The big problem with this line of reasoning is that good developers hate working with bad developers. So if you don't do something about bad developers (which might just mean train them, not necessarily fire them), then the good developers will leave.
That is circle reasoning, if you know which developers are good so you can ask them then you already know which developers are bad.
And asking good developers to identify good developers doesn't work either. Good developers hates working with bad developers, true, but like all other humans they hate working with all sorts of people for different reason so they will point out a lot of good developers as well.
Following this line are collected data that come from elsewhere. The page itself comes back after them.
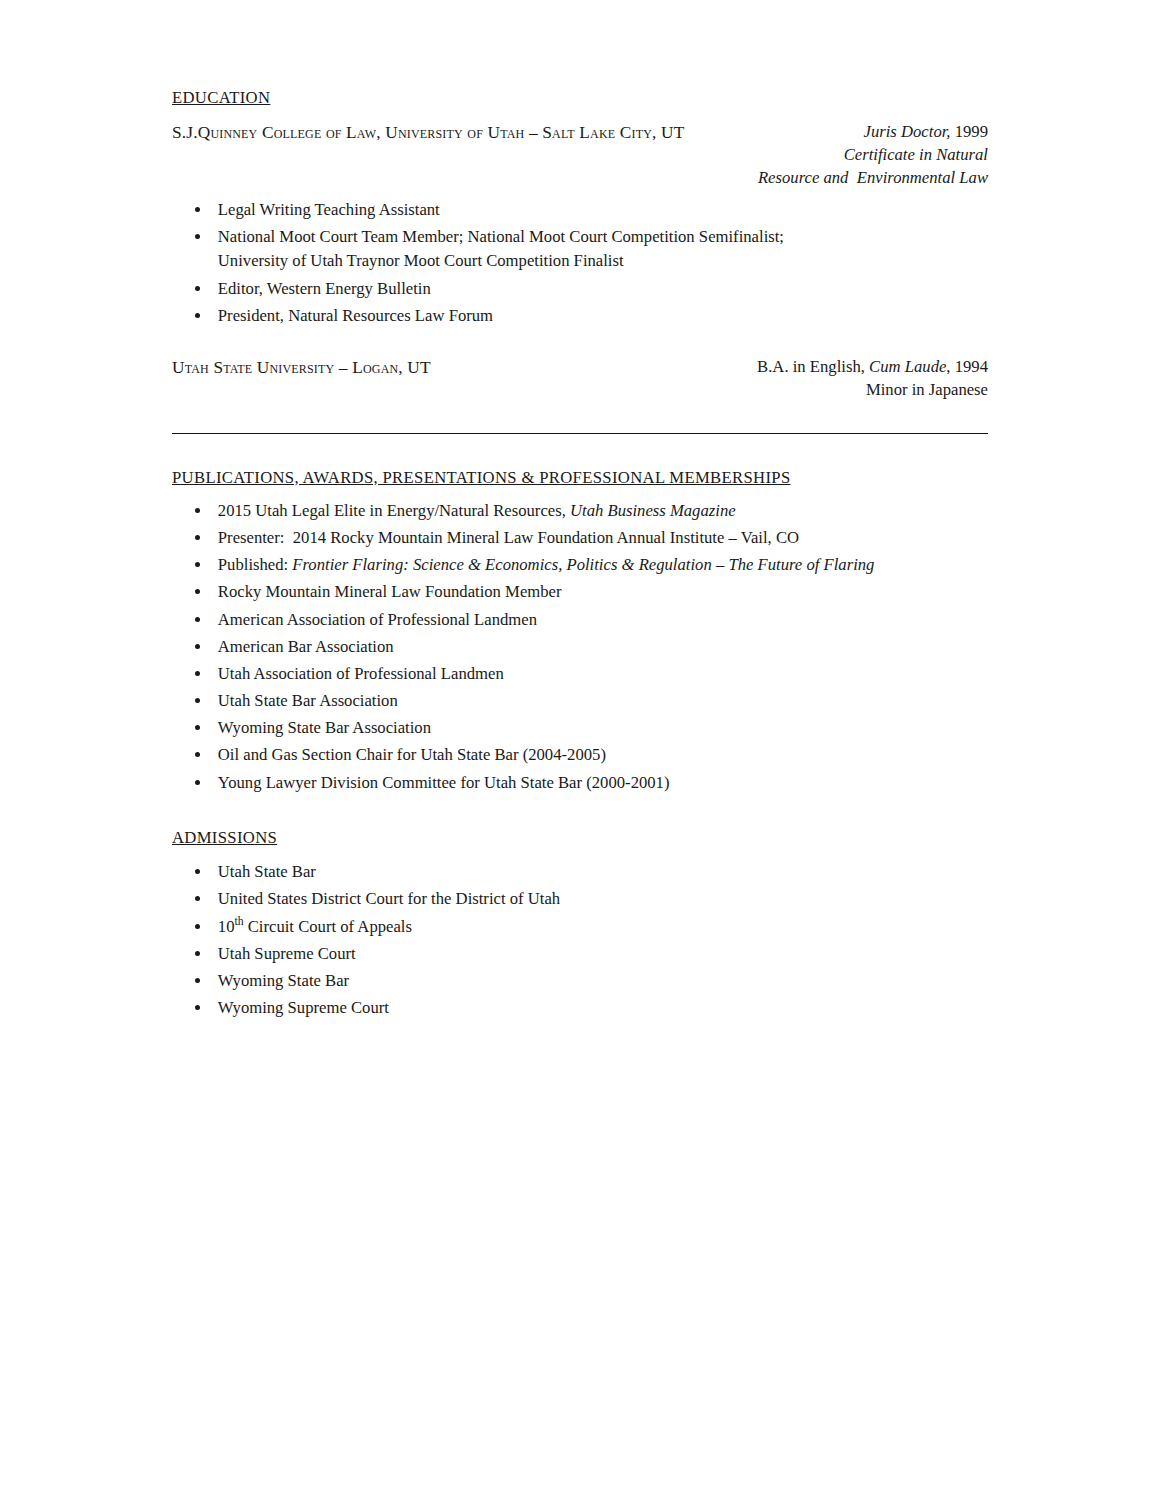Education
S.J.Quinney College of Law, University of Utah – Salt Lake City, UT
Juris Doctor, 1999
Certificate in Natural
Resource and Environmental Law
Legal Writing Teaching Assistant
National Moot Court Team Member; National Moot Court Competition Semifinalist;
University of Utah Traynor Moot Court Competition Finalist
Editor, Western Energy Bulletin
President, Natural Resources Law Forum
Utah State University – Logan, UT
B.A. in English, Cum Laude, 1994
Minor in Japanese
Publications, Awards, Presentations & Professional Memberships
2015 Utah Legal Elite in Energy/Natural Resources, Utah Business Magazine
Presenter: 2014 Rocky Mountain Mineral Law Foundation Annual Institute – Vail, CO
Published: Frontier Flaring: Science & Economics, Politics & Regulation – The Future of Flaring
Rocky Mountain Mineral Law Foundation Member
American Association of Professional Landmen
American Bar Association
Utah Association of Professional Landmen
Utah State Bar Association
Wyoming State Bar Association
Oil and Gas Section Chair for Utah State Bar (2004-2005)
Young Lawyer Division Committee for Utah State Bar (2000-2001)
Admissions
Utah State Bar
United States District Court for the District of Utah
10th Circuit Court of Appeals
Utah Supreme Court
Wyoming State Bar
Wyoming Supreme Court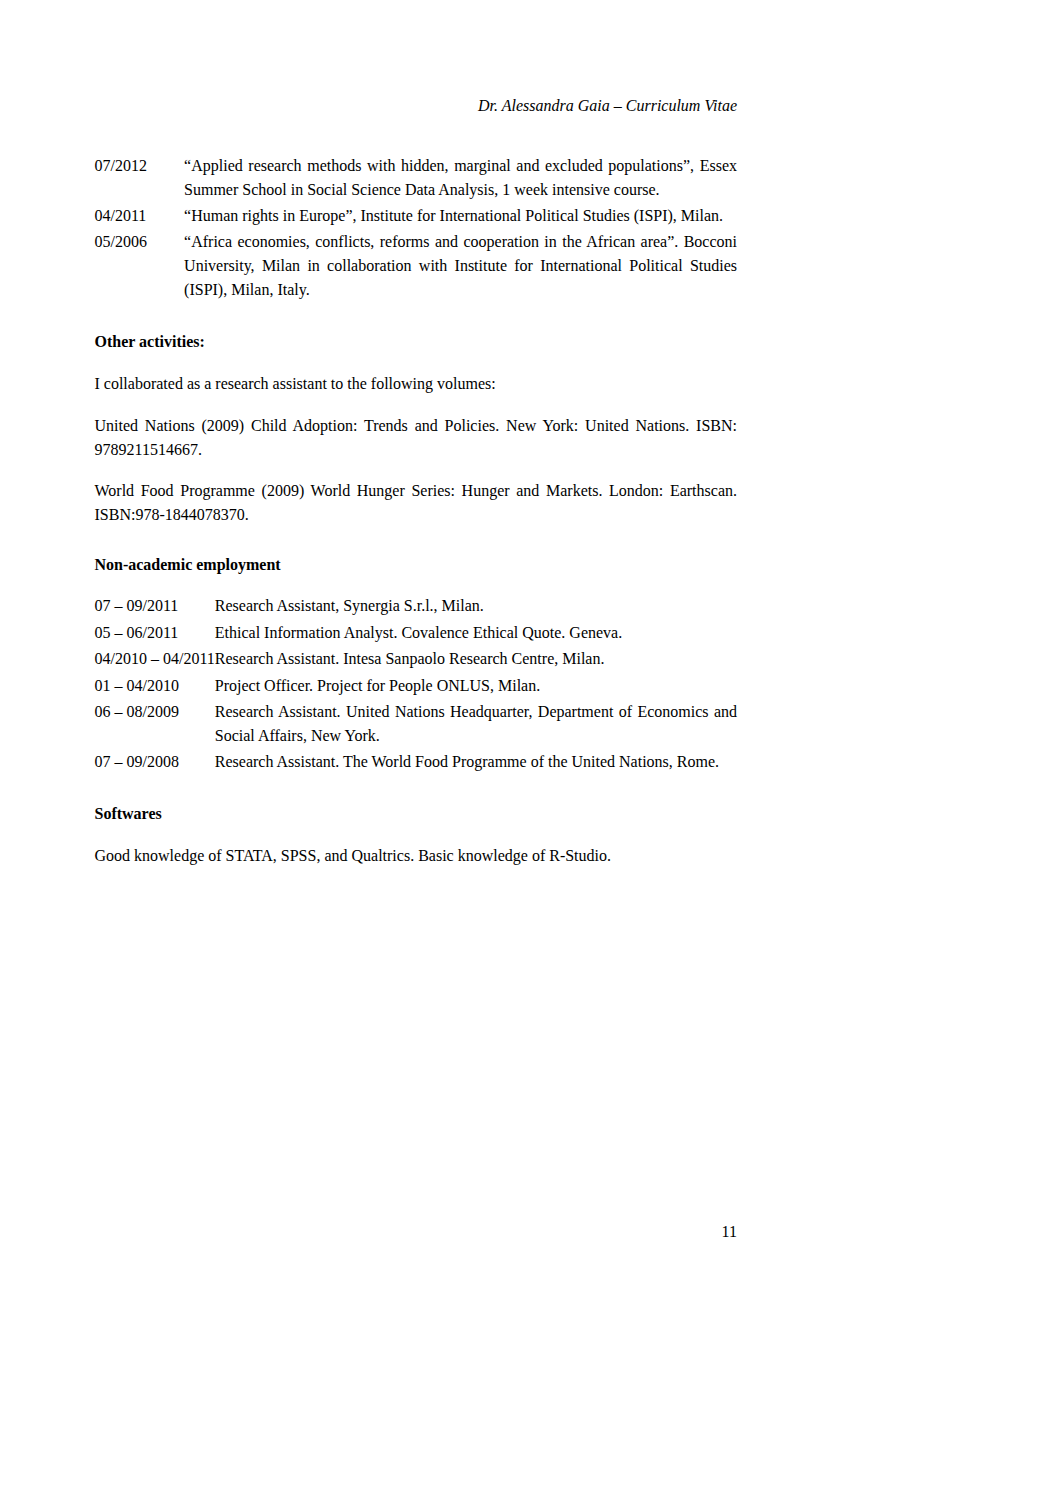Dr. Alessandra Gaia – Curriculum Vitae
| 07/2012 | “Applied research methods with hidden, marginal and excluded populations”, Essex Summer School in Social Science Data Analysis, 1 week intensive course. |
| 04/2011 | “Human rights in Europe”, Institute for International Political Studies (ISPI), Milan. |
| 05/2006 | “Africa economies, conflicts, reforms and cooperation in the African area”. Bocconi University, Milan in collaboration with Institute for International Political Studies (ISPI), Milan, Italy. |
Other activities:
I collaborated as a research assistant to the following volumes:
United Nations (2009) Child Adoption: Trends and Policies. New York: United Nations. ISBN: 9789211514667.
World Food Programme (2009) World Hunger Series: Hunger and Markets. London: Earthscan. ISBN:978-1844078370.
Non-academic employment
| 07 – 09/2011 | Research Assistant, Synergia S.r.l., Milan. |
| 05 – 06/2011 | Ethical Information Analyst. Covalence Ethical Quote. Geneva. |
| 04/2010 – 04/2011 | Research Assistant. Intesa Sanpaolo Research Centre, Milan. |
| 01 – 04/2010 | Project Officer. Project for People ONLUS, Milan. |
| 06 – 08/2009 | Research Assistant. United Nations Headquarter, Department of Economics and Social Affairs, New York. |
| 07 – 09/2008 | Research Assistant. The World Food Programme of the United Nations, Rome. |
Softwares
Good knowledge of STATA, SPSS, and Qualtrics. Basic knowledge of R-Studio.
11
Instead what works is if you have lots of data from diverse group of good developers. That way the personal noise gets cancelled out and you are mostly left with the "I don't like bad developers" signal. This isn't trivial data to get though, especially since people usually choose to work with people like themselves so a team likely isn't diverse enough to get you this kind of data, and people from other teams aren't familiar enough to give good data either.
If a bad manager keeps only bad developers around it will kill a (software) company just as fast as anything else. It turns out that paying customers like their software to work and be free of data corruption.
Speed == probability of survival for startups. You only have so much runway; better developer productivity means more swings of the bat at finding PMF.
What we are arguing is the Chinese room problem coupled with Goodhearts law.
The people that need to interpret the metrics might be a professional that understand their meaning, or they might be an AI following arbitrary instructions. The first group will use the metrics to create a better team, and the second will make people angry.
You could of course blame managers for that, but delaying a game since your bad developers aren't capable of delivering isn't really an option either. How many years will it take those developers to get things right? What they would need is to delay the game and replace the developers with good developers, or scale back the complexity of the game to a level those developers can handle.
The company in question choose the latter, they said they will use unreal engine for future games instead of an inhouse engine. So they admitted their developers aren't good enough.
> "So they admitted their developers aren't good enough."
Build vs. buy is pretty much never a question of developer quality, but a question of ROI. Even with the best devs in the world, building something on par with Unreal (or other commercial engines) is a huge outlay of capital. With relatively little return over a single game, you need multiple hits to pay off the engine.
There aren't a lot of companies that can afford that.
All of those issues were there for their last project as well, but somehow they only failed this time even though they had a much larger budget and larger team with more developers. The most reasonable explanation is "bad devs", even though that will never be an official reason. When you swell the team size quality tend to take a hit, and when the old good devs becomes managers and the new devs try to replicate the work you often get problems.
That article describes how you need to work if you have bad developers. CDP-R assumed that they still had as good developers as they had previously, which wasn't true and that bit them.
"scale" is a problem. It is not the same problem as "bad devs".
All the indicators point to "scale". Having worked in games for almost two decades and having seen anything from solo dev to teams of hundreds, and the growth in between, my experience leads me to say "scale" as well.
Do you have any indicators for the "bad devs" problem? So far, you're just stating it as if it were categorical truth.
Paying a non-trivial portion of your engineers high salaries will kill any startup without unlimited money, regardless of what other guardrails you have in place.